* Task instructions:
Reproduce every entry exactly as written.

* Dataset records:

|---|

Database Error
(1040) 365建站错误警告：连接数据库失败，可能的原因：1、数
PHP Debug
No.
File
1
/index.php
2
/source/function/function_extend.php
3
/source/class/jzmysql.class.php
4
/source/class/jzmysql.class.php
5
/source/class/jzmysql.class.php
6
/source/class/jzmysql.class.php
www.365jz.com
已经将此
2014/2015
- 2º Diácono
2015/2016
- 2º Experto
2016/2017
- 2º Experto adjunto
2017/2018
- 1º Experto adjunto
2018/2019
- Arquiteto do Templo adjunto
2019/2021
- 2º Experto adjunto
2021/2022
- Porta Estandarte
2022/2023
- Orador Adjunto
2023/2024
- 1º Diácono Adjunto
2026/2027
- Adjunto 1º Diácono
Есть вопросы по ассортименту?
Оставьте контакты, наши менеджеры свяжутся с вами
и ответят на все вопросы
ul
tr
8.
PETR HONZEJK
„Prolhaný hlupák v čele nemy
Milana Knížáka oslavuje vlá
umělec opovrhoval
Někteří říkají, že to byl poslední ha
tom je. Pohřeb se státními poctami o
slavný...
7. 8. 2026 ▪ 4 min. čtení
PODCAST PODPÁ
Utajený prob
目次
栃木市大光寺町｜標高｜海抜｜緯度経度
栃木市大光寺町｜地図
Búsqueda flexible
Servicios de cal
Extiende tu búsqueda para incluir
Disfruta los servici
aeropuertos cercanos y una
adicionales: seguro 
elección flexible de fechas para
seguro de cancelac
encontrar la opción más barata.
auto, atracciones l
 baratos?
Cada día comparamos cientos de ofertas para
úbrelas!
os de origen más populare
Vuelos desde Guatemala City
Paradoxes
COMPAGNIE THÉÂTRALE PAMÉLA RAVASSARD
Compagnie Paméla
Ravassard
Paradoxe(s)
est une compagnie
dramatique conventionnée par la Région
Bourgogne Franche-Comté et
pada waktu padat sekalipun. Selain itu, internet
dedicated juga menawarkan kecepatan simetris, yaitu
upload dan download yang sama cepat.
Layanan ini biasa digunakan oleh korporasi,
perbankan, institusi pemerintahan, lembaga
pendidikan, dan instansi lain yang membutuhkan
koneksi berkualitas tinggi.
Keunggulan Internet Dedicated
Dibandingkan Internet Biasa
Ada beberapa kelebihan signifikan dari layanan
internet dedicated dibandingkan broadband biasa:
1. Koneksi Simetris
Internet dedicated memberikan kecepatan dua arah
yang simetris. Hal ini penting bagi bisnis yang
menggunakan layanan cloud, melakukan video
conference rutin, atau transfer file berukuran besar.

|---|

* Completed task:
Database Error
(1040) 365建站错误警告：连接数据库失败，可能的原因：1、数
PHP Debug
No.
File
1
/index.php
2
/source/function/function_extend.php
3
/source/class/jzmysql.class.php
4
/source/class/jzmysql.class.php
5
/source/class/jzmysql.class.php
6
/source/class/jzmysql.class.php
www.365jz.com
已经将此
2014/2015
- 2º Diácono
2015/2016
- 2º Experto
2016/2017
- 2º Experto adjunto
2017/2018
- 1º Experto adjunto
2018/2019
- Arquiteto do Templo adjunto
2019/2021
- 2º Experto adjunto
2021/2022
- Porta Estandarte
2022/2023
- Orador Adjunto
2023/2024
- 1º Diácono Adjunto
2026/2027
- Adjunto 1º Diácono
Есть вопросы по ассортименту?
Оставьте контакты, наши менеджеры свяжутся с вами
и ответят на все вопросы
ul
tr
8.
PETR HONZEJK
„Prolhaný hlupák v čele nemy
Milana Knížáka oslavuje vlá
umělec opovrhoval
Někteří říkají, že to byl poslední ha
tom je. Pohřeb se státními poctami o
slavný...
7. 8. 2026 ▪ 4 min. čtení
PODCAST PODPÁ
Utajený prob
目次
栃木市大光寺町｜標高｜海抜｜緯度経度
栃木市大光寺町｜地図
Búsqueda flexible
Servicios de cal
Extiende tu búsqueda para incluir
Disfruta los servici
aeropuertos cercanos y una
adicionales: seguro 
elección flexible de fechas para
seguro de cancelac
encontrar la opción más barata.
auto, atracciones l
 baratos?
Cada día comparamos cientos de ofertas para
úbrelas!
os de origen más populare
Vuelos desde Guatemala City
Paradoxes
COMPAGNIE THÉÂTRALE PAMÉLA RAVASSARD
Compagnie Paméla
Ravassard
Paradoxe(s)
est une compagnie
dramatique conventionnée par la Région
Bourgogne Franche-Comté et
pada waktu padat sekalipun. Selain itu, internet
dedicated juga menawarkan kecepatan simetris, yaitu
upload dan download yang sama cepat.
Layanan ini biasa digunakan oleh korporasi,
perbankan, institusi pemerintahan, lembaga
pendidikan, dan instansi lain yang membutuhkan
koneksi berkualitas tinggi.
Keunggulan Internet Dedicated
Dibandingkan Internet Biasa
Ada beberapa kelebihan signifikan dari layanan
internet dedicated dibandingkan broadband biasa:
1. Koneksi Simetris
Internet dedicated memberikan kecepatan dua arah
yang simetris. Hal ini penting bagi bisnis yang
menggunakan layanan cloud, melakukan video
conference rutin, atau transfer file berukuran besar.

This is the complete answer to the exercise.